Trypanosoma rangeli: a new perspective for studying the modulation of immune reactions of Rhodnius prolixus

Abstract

Insects are exposed to a wide range of microorganisms (bacteria, fungi, parasites and viruses) and have interconnected powerful immune reactions. Although insects lack an acquired immune system they have well-developed innate immune defences that allow a general and rapid response to infectious agents.Over the last few decades we have observed a dramatic increase in the knowledge of insect innate immunity, which relies on both humoral and cellular responses. However, innate reactions to natural insect pathogens and insect-transmitted pathogens, such as parasites, still remain poorly understood.In this review, we briefly introduce the general immune system of insects and highlight our current knowledge of these reactions focusing on the interactions of Trypanosoma rangeli with Rhodnius prolixus, an important model for innate immunity investigation.

Figure 1

Toll, IMD and JAK-STAT pathways. Insect tissues recognize pathogen-associated molecular patterns (PAMPs) by transmembrane receptors (DOME, Toll and PGRPs) in plasmatic membrane (PM) that activate the three pathways. The JAK-STAT pathway is activated by the receptor DOME (domeless) that transduces the signal to JAK and the cytosolic STAT. The Toll pathway starts with activation of the receptor Toll that signals to the cleavage of Dorsal-related immunity factor (DIF) complex releasing DIF. The IMD pathway through peptidoglycan recognition proteins (PGRPs) activates IMD (immune deficiency) that regulates the proteolytic cleavage and activation of Relish. The transcription factors (STAT, DIF and Relish) translocate to the nucleus through the nuclear membrine activating the expression of its transcriptional targets resulting in the production of antimicrobial peptides and other immune responses.

Figure 2

A serine proteinase cascade is activated when different receptors recognize pathogen-associated molecular patterns (PAMPs). These serine proteases hydrolyze and activate the prophenoloxidase-activating proteinase precursor (proPAP) to prophenoloxidase-activating proteinase (PAP) that can be inhibited by serpins (proteinase inhibitors).
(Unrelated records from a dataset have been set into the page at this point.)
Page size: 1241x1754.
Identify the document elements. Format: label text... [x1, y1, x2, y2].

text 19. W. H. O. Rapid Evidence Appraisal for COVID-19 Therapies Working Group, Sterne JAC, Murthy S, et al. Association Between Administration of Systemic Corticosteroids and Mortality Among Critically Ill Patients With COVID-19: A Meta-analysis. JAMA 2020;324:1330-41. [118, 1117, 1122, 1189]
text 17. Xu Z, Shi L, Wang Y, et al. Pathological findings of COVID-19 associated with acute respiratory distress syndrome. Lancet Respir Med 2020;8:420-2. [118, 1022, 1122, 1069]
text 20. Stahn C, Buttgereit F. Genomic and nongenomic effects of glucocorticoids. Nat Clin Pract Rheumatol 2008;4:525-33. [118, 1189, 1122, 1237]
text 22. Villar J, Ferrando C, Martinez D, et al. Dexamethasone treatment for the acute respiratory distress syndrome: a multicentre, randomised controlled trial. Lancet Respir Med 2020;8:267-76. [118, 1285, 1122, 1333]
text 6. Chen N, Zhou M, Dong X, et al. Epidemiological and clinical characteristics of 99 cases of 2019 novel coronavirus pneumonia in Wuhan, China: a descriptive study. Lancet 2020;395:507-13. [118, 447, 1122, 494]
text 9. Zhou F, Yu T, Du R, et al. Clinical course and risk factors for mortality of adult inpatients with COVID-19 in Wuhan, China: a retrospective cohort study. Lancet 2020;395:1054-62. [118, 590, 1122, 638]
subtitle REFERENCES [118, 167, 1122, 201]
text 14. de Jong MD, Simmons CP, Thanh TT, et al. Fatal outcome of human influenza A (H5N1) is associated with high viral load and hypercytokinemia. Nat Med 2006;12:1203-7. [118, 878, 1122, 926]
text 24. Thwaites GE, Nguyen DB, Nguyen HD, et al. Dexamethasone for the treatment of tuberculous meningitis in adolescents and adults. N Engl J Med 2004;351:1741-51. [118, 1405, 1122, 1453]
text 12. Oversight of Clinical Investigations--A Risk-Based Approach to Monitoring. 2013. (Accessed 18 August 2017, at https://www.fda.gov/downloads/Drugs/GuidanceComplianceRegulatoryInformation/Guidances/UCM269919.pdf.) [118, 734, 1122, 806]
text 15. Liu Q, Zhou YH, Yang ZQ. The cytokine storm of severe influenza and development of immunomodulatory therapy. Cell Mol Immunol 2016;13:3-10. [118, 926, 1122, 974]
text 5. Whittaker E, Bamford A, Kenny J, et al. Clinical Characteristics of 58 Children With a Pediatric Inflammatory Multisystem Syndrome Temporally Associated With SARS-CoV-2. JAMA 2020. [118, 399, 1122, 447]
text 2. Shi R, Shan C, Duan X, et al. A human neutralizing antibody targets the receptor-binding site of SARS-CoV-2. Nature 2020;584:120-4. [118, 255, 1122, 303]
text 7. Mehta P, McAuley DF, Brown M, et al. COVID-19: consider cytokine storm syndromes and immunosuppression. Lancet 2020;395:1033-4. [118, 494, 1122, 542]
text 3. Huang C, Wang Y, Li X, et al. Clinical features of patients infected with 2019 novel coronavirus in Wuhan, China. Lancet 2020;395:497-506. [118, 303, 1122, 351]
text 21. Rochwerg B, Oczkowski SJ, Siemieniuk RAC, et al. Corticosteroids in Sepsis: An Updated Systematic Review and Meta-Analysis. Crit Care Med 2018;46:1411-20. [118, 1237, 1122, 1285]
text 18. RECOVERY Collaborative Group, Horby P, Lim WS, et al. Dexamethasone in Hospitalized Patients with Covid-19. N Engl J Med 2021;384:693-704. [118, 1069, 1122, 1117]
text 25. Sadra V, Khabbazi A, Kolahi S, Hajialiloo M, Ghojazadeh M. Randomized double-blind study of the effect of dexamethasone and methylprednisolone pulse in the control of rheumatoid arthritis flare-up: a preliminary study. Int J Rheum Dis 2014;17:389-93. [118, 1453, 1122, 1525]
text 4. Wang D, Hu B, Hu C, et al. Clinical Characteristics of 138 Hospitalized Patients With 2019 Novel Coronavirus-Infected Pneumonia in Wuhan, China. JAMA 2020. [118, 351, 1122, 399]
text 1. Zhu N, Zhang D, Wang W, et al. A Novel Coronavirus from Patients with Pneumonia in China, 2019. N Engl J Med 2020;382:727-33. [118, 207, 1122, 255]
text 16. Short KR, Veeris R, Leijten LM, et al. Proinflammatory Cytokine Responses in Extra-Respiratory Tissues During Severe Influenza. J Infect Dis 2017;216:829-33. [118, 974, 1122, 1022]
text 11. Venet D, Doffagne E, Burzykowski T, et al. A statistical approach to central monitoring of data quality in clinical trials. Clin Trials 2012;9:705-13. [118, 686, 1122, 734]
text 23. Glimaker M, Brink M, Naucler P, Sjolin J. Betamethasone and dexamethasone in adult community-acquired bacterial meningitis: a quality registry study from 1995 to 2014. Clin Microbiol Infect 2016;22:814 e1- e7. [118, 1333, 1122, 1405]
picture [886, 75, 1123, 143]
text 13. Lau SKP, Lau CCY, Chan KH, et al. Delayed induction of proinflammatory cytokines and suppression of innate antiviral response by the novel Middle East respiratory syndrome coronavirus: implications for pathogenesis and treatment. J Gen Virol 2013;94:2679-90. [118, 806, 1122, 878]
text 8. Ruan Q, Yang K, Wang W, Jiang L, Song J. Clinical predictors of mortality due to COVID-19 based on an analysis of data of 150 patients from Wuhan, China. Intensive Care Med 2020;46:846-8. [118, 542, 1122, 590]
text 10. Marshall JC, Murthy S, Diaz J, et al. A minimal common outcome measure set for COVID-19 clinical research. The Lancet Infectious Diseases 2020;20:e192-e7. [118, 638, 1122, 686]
The enzyme PAP hydrolyses prophenoloxidase (PPO) releasing phenoloxidase (PO). PO oxidizes tyrosine to dihydroxyphenylalanine (DOPA) and subsequently into quinones, the precursors of melanin, cytotoxic products and encapsulation of pathogens.

Figure 3

Phospholipids are hydrolyzed by phospholipase A₂ liberating arachidonic acid and Lyso-PAF, regulators of insect's immune system. Arachidonic acid is the substrate for eicosanoid production, prostaglandins via cyclooxygenase and leukotrienes via lipoxygenase. Lyso-PAF is acetylated by PAF-acetyl transferase releasing PAF that can be degraded by PAF-acetyl hydrolase that hydrolyses PAF regenerating Lyso-PAF. In the presence of dexamethasone the immune responses are inhibited due to the suppression of phospholipase A₂ activity with lower production of eicosanoids and PAF. On the other hand when exogenous arachidonic acid is added there is enhancement of eicosanoid production and immune responses increase.

Figure 4

Scheme of biological cycle of Trypanosoma rangeli within its insect vector. The insect feeds on blood infected with trypomastigote forms which differentiate to epimastigotes in the midgut (white arrows) where they multiply (1). Some epimastigotes invade the hemolymph through the gut epithelium (red arrow). Long and short forms of epimastigotes can entry into the hemocytes and multiply or replicate in the plasma (2). Some parasites invade the salivary glands (blue arrow) and differentiate to trypomastigotes which will be transmitted when the insect-vector feeds on another host (3).

Figure 5

A schematic illustration of Trypanosoma rangeli regulating the Rhodnius prolixus immune reactions. White arrows (↓) indicate immune reactions decrease after infection of R. prolixus with T. rangeli. In the case of AMP production by R. prolixus, there is no known (?) regulation by T. rangeli.